German Jews accused the pope Thursday of allowing anti-Semitic sentiment to fester in the Catholic Church by refusing to abolish the disputed "Prayer for the Jews" in the Latin mass for Good Friday.
The day before the Christian holiday on which the prayer urging the conversion of Jews is read at a small minority of Catholic churches worldwide, Berlin rabbi Walter Homolka said Jews found its message deeply offensive.
"The Internet is already full of commentaries by right-wing Catholics saying, 'Wonderful, now we finally have the green light to proselytize.' A message like this serves to stimulate anti-Semitic circles," he told the online site of the newsweekly Der Spiegel.
"The Church does not have its anti-Semitic tendencies under control."
Homolka has joined some 1,600 other rabbis around the world in formally protesting against the prayer. But he said their calls have fallen on deaf ears at the Vatican.
"It is very rare for a pope, for an infallible person, to renounce a decision because he had a bad day," he said in an interview.
Reappearance among traditionalists
For centuries until the liturgical reforms of the Second Vatican Council in the 1960s, Catholics prayed for the conversion of Jews on Good Friday, the day that commemorates Christ's death.
The prayer was abandoned along with the Latin mass, but has reappeared in a modified form since Pope Benedict XVI, a native of Germany, last year authorized traditionalist Catholics to use the so-called Tridentine mass under strict conditions.
The old prayer calls on God to "remove the veil from their hearts" of the Jews and to end "the blindness of that people that acknowledging the light of thy truth, which is Christ, they may be delivered from their darkness."
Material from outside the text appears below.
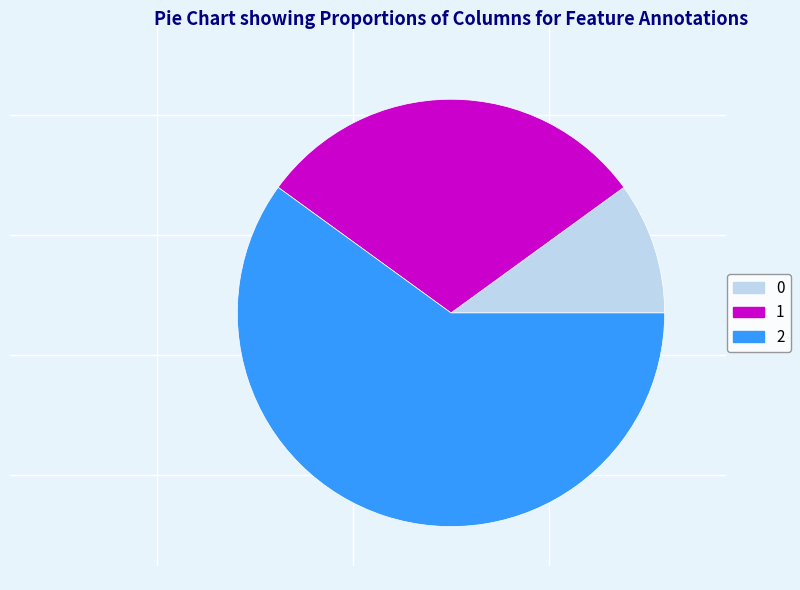

How many slices are in this pie chart?

3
A new version published last month removes any reference to the veil or the allusion to blindness but does retain the call for conversion, asking God to "illuminate their hearts, that (they) acknowledge Jesus Christ is the savior of all men."
The vice president of the Central Council of Jews in Germany, Salomon Korn, told the daily Frankfurter Rundschau that Jews expected more sensitivity from a German pope due to the country's Nazi past.
"This is a return to times we thought we had overcome," Korn said, referring to the period two decades ago, before the Catholic Church apologized for its passivity and even complicity during the Holocaust.
Cardinal Walter Kasper of Germany defended the pope's decision not to change the prayer on theological grounds.
"Christians must of course bear witness with their 'older brothers and sisters in the faith of Abraham' (John Paul II) to their faith and to the wealth and beauty of their belief in Jesus Christ where it is appropriate," he wrote in a guest column for the conservative daily Frankfurter Allgemeine Zeitung.But he said this did not mean that the Vatican was encouraging proselytizing among Jews or failed to respect their faith.